A few days after the Christmas hail storm, I found myself perched precariously upon the frame of my pergola with my father, attempting to replace the hail shattered fibre glass roof.
"Make sure you line up the screws. We don't want to be taken for a bunch of ajamides." An ajamis in Greek, is a clumsy amateur. The original Arabic root word ajami, literally meaning mute, was originally used as a reference to denote those whom Arabs in the Arabian peninsula viewed as "alien" or barbarian including all of the peoples with whom the Arabs had contact including Persians, Greeks and Ethiopians. It is easy to see how a foreigner who knows nothing, can be seen as an amateur. Similarly, the word rachati, which is synonymous with laziness or sloth, literally means comfort in Arabic, though one can appreciate the logical progression of one meaning to the other.
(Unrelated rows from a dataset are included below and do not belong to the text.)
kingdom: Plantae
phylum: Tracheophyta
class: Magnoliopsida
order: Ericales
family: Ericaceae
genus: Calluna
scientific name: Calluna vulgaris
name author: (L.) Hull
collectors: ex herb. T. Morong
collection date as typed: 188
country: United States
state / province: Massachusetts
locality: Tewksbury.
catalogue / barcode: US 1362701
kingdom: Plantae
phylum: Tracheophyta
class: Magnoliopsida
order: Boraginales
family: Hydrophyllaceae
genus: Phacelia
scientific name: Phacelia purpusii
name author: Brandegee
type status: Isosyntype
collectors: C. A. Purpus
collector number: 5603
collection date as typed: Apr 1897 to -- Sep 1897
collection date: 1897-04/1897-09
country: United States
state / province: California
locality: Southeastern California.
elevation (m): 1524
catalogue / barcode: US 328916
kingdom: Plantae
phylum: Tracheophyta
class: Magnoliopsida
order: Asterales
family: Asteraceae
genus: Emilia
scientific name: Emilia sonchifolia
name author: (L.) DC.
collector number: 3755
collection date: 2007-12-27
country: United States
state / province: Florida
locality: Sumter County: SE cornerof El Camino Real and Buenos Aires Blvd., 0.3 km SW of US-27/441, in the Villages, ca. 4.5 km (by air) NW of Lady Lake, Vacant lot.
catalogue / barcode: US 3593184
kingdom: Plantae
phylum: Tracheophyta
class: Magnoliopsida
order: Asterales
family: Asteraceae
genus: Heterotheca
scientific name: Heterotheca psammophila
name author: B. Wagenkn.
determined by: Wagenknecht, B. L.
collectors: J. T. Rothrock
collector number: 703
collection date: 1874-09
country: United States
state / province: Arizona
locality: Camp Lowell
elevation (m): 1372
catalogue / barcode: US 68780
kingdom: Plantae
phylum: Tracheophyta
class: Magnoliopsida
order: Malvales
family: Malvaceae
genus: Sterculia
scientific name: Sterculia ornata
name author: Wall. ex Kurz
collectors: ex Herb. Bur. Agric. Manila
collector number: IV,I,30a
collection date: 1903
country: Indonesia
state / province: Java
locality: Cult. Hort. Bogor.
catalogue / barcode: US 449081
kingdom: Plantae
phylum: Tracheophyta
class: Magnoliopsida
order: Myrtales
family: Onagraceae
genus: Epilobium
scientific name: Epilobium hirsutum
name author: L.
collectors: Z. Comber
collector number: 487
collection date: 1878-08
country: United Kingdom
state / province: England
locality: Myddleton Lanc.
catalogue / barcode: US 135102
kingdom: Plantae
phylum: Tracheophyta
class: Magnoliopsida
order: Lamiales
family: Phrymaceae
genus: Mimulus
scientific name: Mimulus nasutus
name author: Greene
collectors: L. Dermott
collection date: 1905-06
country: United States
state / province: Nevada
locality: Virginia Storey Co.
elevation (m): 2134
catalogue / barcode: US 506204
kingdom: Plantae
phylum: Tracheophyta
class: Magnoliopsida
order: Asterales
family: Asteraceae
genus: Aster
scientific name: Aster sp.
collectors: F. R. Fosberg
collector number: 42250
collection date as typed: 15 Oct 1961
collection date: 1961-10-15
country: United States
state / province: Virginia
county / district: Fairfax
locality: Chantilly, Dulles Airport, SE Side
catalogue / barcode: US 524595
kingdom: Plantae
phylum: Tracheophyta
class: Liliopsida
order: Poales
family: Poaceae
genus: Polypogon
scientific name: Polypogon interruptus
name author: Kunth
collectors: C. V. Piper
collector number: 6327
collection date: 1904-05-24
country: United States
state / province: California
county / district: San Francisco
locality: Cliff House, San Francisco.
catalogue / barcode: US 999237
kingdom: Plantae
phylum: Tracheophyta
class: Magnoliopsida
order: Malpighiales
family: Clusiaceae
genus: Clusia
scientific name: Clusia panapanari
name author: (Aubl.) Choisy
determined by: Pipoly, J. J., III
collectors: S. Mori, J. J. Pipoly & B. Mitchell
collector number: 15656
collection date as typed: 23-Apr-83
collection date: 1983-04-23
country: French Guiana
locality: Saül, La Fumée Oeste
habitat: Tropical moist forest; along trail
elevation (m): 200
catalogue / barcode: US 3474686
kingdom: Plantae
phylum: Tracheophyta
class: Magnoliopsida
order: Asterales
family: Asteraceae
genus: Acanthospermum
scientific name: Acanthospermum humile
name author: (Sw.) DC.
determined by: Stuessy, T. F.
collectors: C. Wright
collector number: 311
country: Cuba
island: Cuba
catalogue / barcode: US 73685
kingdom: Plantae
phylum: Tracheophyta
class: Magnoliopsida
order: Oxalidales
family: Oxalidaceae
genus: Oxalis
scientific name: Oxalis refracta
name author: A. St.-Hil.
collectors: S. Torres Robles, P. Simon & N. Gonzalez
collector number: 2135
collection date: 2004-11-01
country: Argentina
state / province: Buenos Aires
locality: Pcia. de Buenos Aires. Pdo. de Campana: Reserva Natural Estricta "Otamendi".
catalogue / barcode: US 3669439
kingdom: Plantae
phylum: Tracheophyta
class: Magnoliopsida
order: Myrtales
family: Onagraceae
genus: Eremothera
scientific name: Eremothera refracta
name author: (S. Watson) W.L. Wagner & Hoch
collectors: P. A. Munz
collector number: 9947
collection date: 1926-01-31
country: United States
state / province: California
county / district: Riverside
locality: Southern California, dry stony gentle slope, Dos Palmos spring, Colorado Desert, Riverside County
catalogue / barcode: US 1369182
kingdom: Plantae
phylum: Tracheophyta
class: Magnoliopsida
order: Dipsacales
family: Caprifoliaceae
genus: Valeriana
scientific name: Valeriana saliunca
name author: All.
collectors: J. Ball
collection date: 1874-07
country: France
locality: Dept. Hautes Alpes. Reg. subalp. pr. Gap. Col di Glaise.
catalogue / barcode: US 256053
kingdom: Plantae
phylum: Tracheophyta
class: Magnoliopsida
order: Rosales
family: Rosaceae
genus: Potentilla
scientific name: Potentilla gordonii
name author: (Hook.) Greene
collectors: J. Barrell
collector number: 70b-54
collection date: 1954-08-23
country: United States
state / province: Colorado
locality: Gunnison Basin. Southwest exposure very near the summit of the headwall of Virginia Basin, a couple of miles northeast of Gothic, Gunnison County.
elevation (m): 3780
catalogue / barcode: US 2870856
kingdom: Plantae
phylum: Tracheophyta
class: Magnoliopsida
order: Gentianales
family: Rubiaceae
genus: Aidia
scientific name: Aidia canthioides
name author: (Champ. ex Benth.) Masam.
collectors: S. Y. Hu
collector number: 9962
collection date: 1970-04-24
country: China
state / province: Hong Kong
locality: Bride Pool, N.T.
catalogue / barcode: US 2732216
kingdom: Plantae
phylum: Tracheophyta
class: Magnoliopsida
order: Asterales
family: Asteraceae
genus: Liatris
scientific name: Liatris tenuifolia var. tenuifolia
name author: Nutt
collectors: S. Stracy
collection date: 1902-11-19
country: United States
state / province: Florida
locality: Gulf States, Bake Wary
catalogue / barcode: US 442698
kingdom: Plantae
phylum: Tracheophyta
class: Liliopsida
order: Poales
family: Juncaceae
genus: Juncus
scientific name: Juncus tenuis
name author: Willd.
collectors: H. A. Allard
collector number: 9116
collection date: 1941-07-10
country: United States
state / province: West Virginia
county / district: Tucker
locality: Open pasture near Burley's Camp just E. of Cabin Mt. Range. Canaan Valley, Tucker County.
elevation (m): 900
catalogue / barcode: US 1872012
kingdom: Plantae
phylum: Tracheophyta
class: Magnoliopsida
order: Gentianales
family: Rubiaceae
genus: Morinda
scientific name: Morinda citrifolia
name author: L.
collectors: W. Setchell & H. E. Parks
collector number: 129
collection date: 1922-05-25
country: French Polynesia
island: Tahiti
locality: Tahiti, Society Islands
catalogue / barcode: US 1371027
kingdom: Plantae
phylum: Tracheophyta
The word tembelia, from tembel, is also borrowed from Turkish, leading one of my Greek school teachers to assert that a Turkish word had to be used, as the concept of laziness was unknown to the Greeks and was only introduced during Turkish occupation. This is a most ridiculous, but thoroughly amusing theory. Dalaveri, meaning a transaction, is also a Turkish import. However, dalavere, the original root word, denotes a trick or some sort of deceit, which could be a consequence of a transaction.
Do we blame a Turkish counterpart of my Greek school teacher for asking why Greeks would use the word 'deception,' in order to denote a transaction…? Similarly, it bears asking why the word karyola, which means bed in Turkish, has evolved in Greek, into an insult for women. Maybe some things are better left alone… The use of Islamic expressions by some Greeks can actually be quite startling among Middle Eastern Christians, who, conscious of the need to preserve their own specific identity, avoid such phrases.
The other day, I was accosted in church by an aunt who demanded to know when I would stop being foolish and apply myself to the production of children. Having advised her that I would concern myself with the subject as soon as reasonably practicable, upon which she exclaimed "Mashallah," moving both hands over her mouth as she did so, in a manner reminiscent of Islamic prayer.